An NC-17 Nation
The most frightening revelation in Kirby Dick's recent Motion Picture Association of America (MPAA) documentary, "This Film is Not Yet Rated," is the reality that violence is more acceptable in American culture than sex.There's a lot more in this worthy documentary of course: the fact that the identity of the rating board members is undisclosed; the odd appeals process which involves anonymous panel members including a Catholic priest and an Episcopalian minister; the vagaries of the rating process itself and the complete lack of accountability; the cold fact that, although most Americans find the MPAA movie rating system useful, the ratings are ultimately, simply, the judgment of a handful of "ordinary parents" who's children are in fact often adults themselves.
But the idea that violent acts are more acceptable on screen than lovemaking carries with it dangerous and serious implications. Many of which we see manifested in the cultural, political, and, yes, military identity of America today. The 1960's adage, "Make love not war," seems even more appropriate in light of the growing culture of dysfunctional censorship we find ourselves in today.
A culture of censorship which prefers decapitation, rape and abuse of women (the damsel in distress), glorification of the military, and gratuitous gunplay over the inherent and essential biological and spiritual connection of physical, sexual intimacy is a sick culture indeed.
What are the implications? A populace that glorifies violence is only the start. The real danger here, the dark side few seem able to discern, is that the very thing the MPAA board members (and those who repress sex in its many forms) seek to suppress will ultimately transform into something much more malignant. This is a tragedy when you consider the offender is, simply, pleasure. Human connection. Intimacy. Love.
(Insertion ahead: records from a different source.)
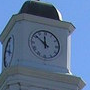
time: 11:51
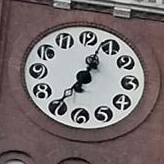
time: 7:03
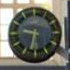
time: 9:32
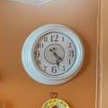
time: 4:27
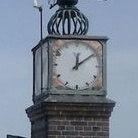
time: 12:09
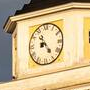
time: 8:23
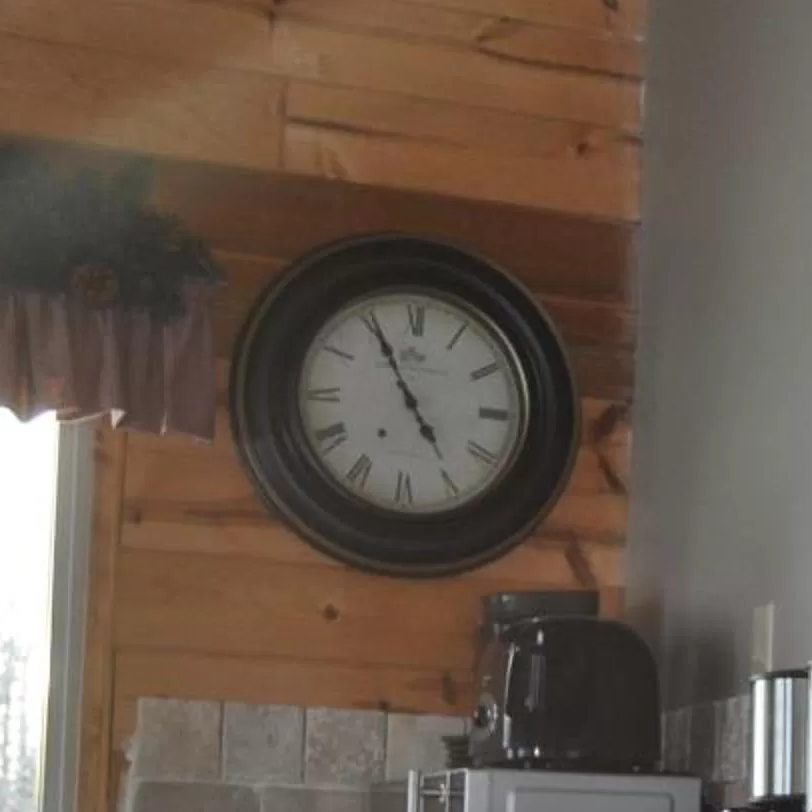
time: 4:55
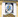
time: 12:37
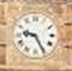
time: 9:25
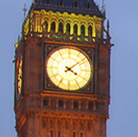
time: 4:08
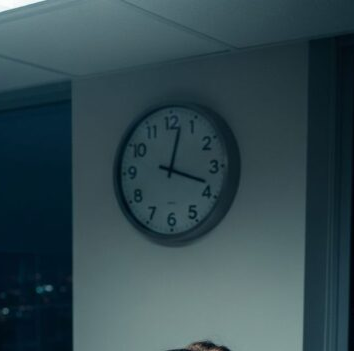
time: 12:18
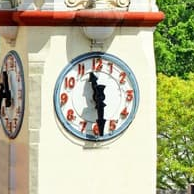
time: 11:29
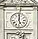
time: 5:01
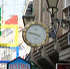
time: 3:47
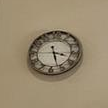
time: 3:27
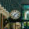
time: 7:08
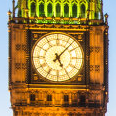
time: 5:07
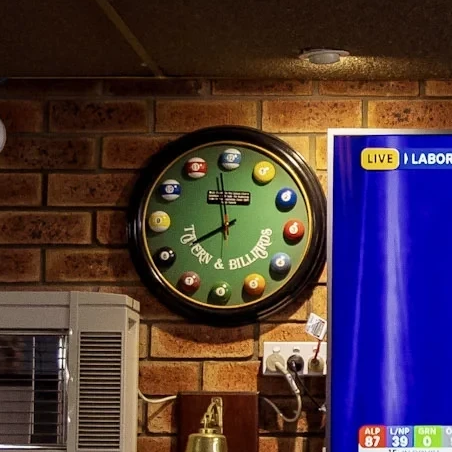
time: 7:58
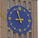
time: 8:56
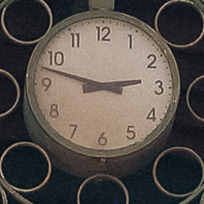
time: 2:47
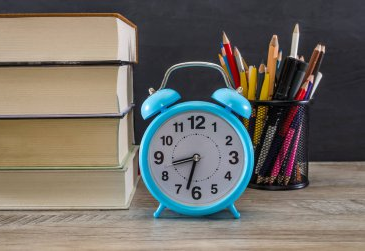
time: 8:32
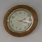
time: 2:18
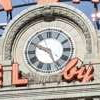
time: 4:49
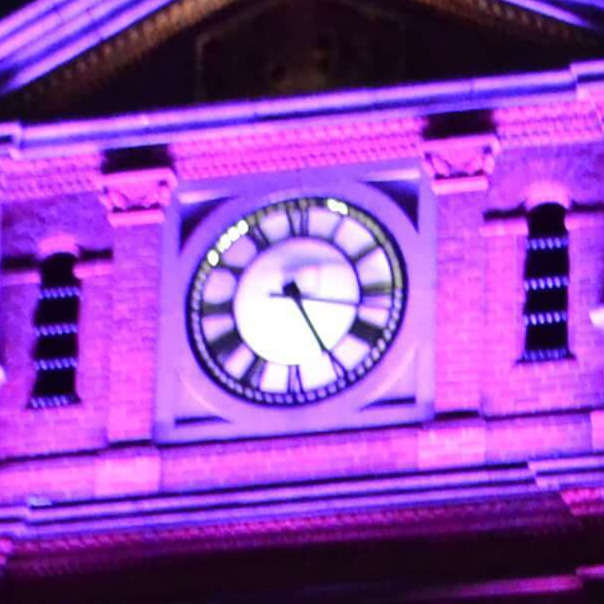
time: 3:25
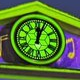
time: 12:03
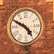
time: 4:49
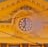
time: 6:58
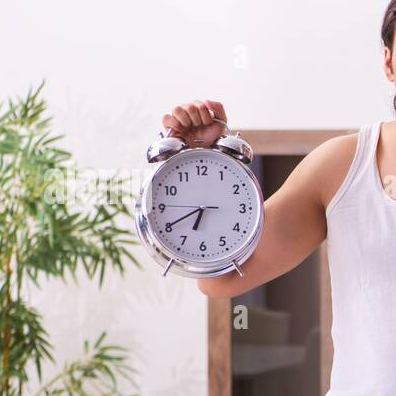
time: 6:40
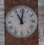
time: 11:01
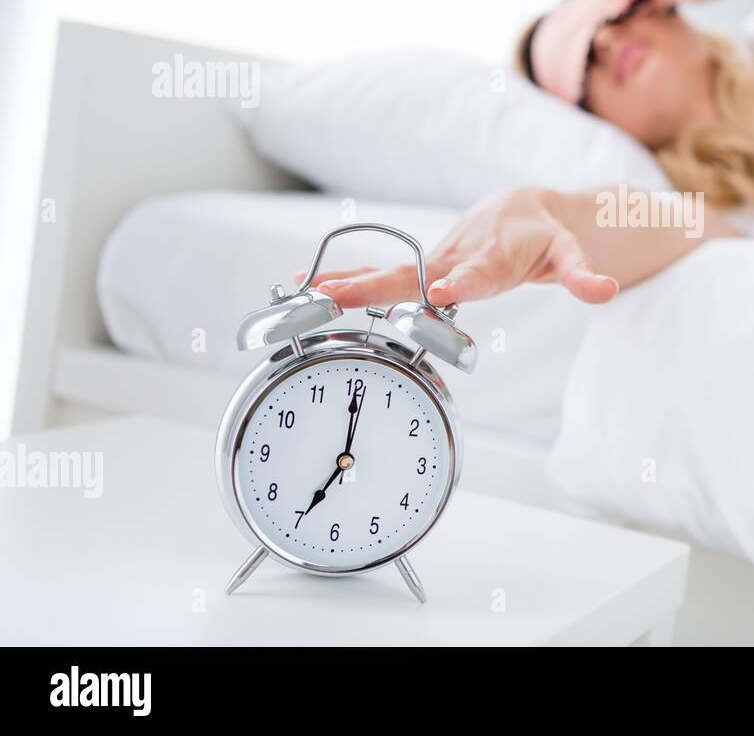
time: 7:00
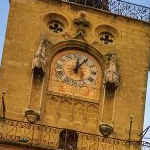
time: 12:05
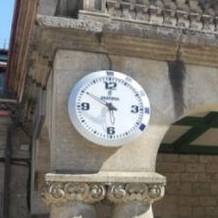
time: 5:50
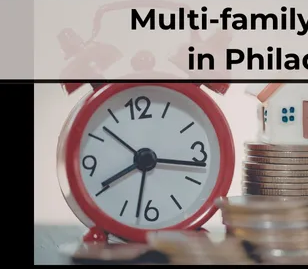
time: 8:16
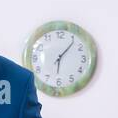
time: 6:06
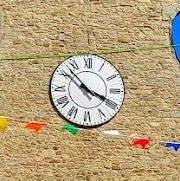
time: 3:52
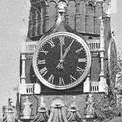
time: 1:00
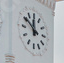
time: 11:50
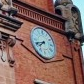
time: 7:41
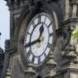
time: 12:43
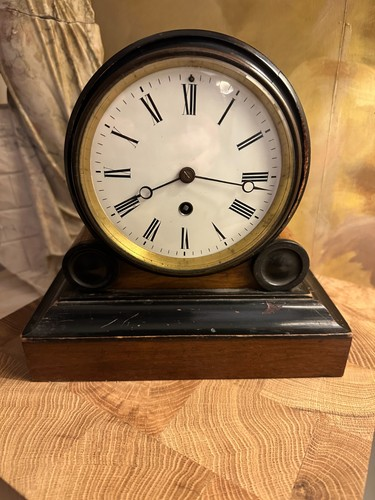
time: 8:16
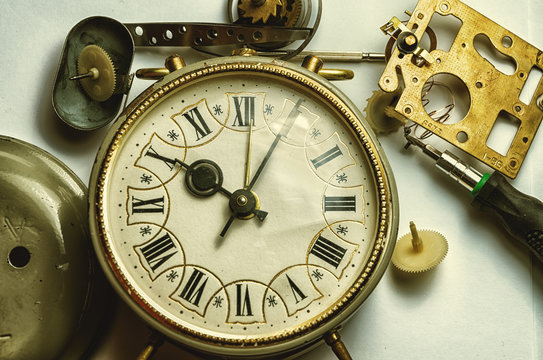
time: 10:04
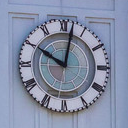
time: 10:02
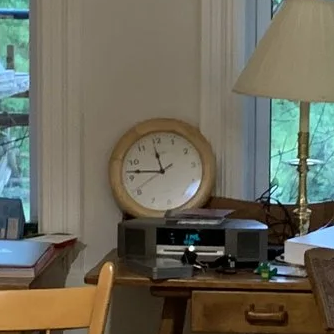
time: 11:46
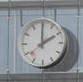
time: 2:00
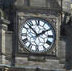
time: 1:52
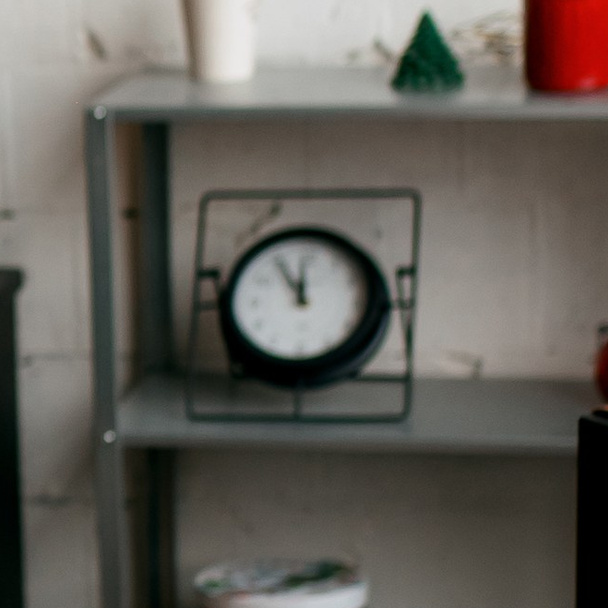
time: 11:54
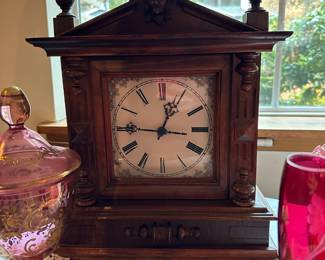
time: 12:45
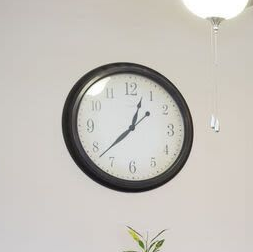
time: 12:37
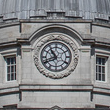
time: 10:41
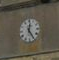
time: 12:24
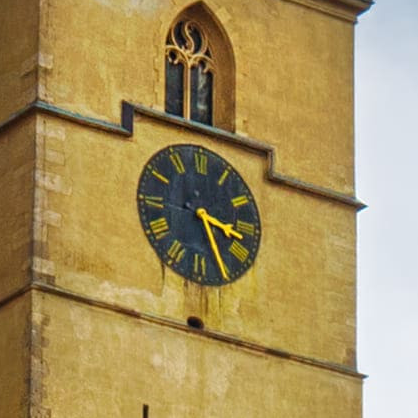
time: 3:26
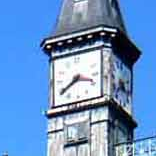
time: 3:39
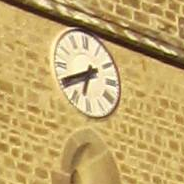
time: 6:40
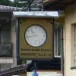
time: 10:43
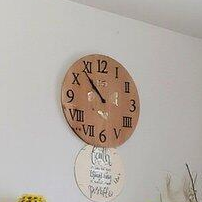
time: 10:53
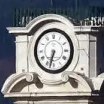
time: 6:32
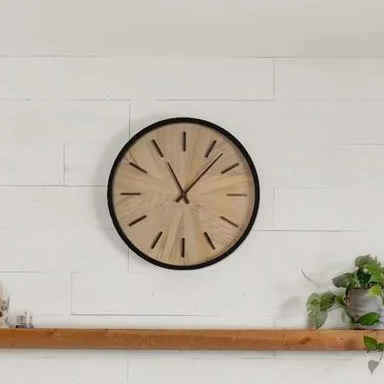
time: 11:07
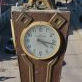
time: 4:17
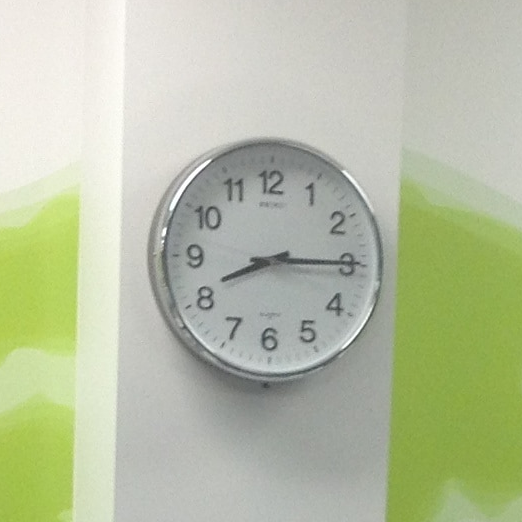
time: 8:14
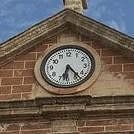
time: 6:23
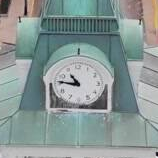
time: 10:46
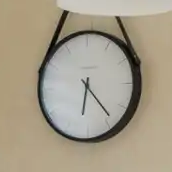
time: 6:23
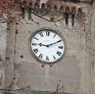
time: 9:10
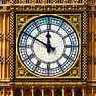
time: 11:49
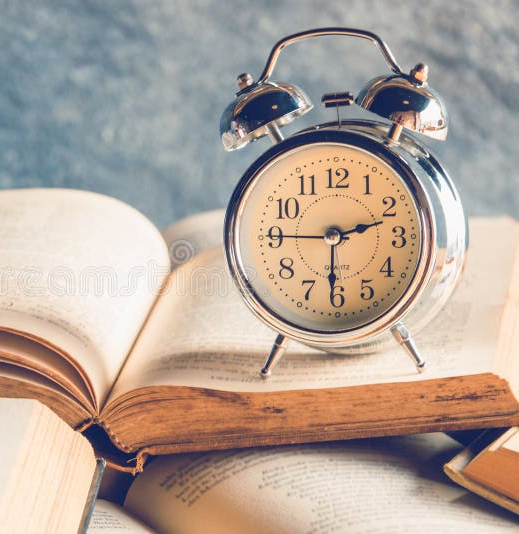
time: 2:30
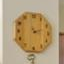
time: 3:12
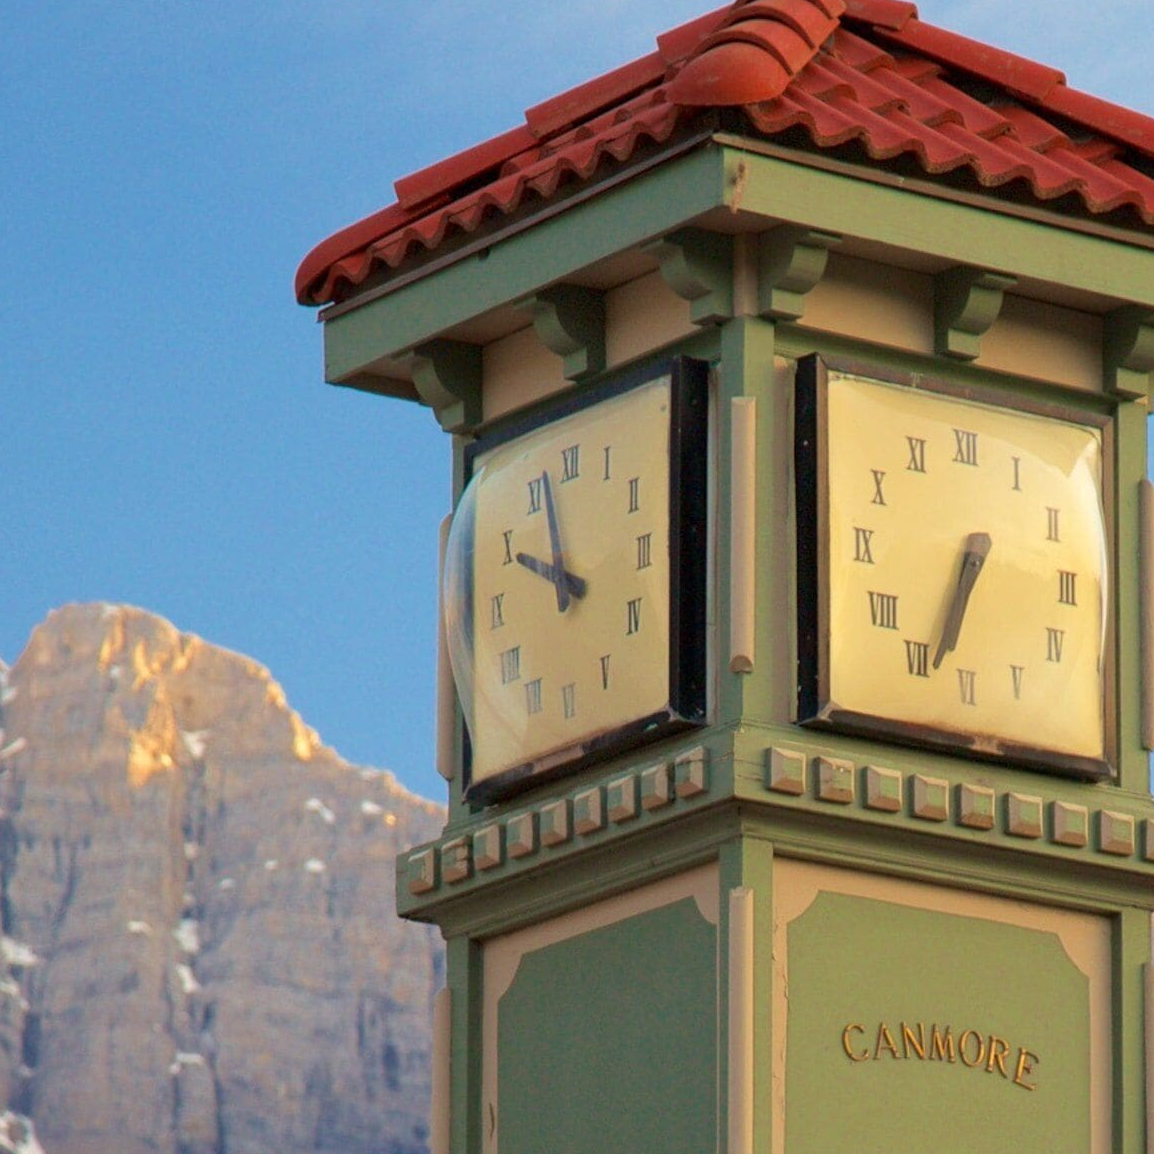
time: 9:57
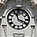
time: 11:18
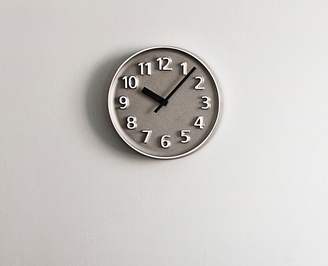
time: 10:07
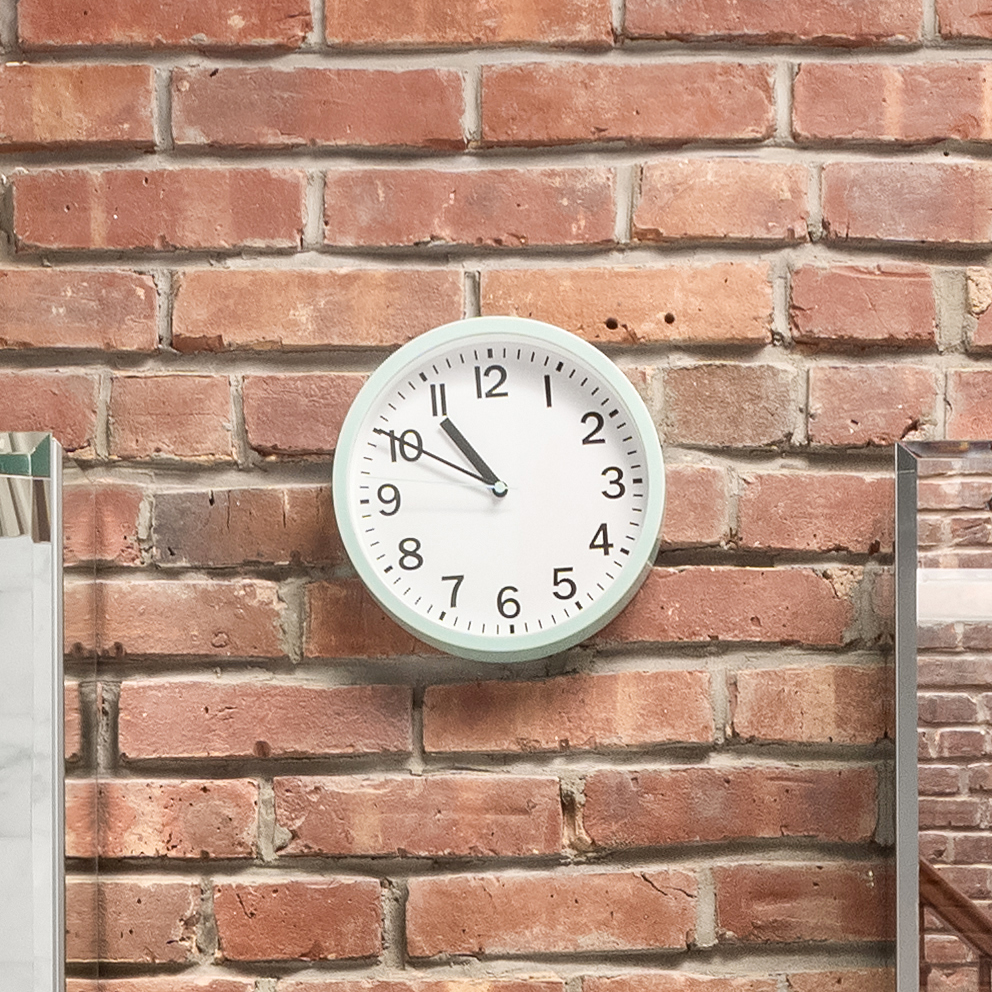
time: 10:50
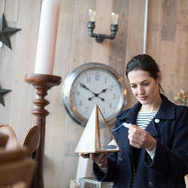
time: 1:50
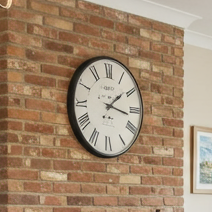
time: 1:16
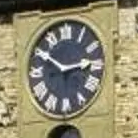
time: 2:50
In fact, by relegating sex to the corner—by refusing to present a true cinematic portrait of it and its profundities—we turn sexual intimacy into something dirty, something secret, something unworthy of glorification. We turn it into rape. We turn it into pedophilia. We turn it into bad.
We raise and promote a culture where Puritanism perverts itself into self-repression, and that self-repression leads to the very acts and behaviors the secret members of the MPAA loathe. We are, it seems to me, turning ourselves into an NC-17 nation in the truest and worst sense. A nation where brutality is couched in patriotism or the thrill of the chase. A nation where sexuality is forced into a dark, secret, perverted, and ugly form—all in the name of decency.
Like so many elements of American culture today, this is a chink in our armor; this might just be our own undoing.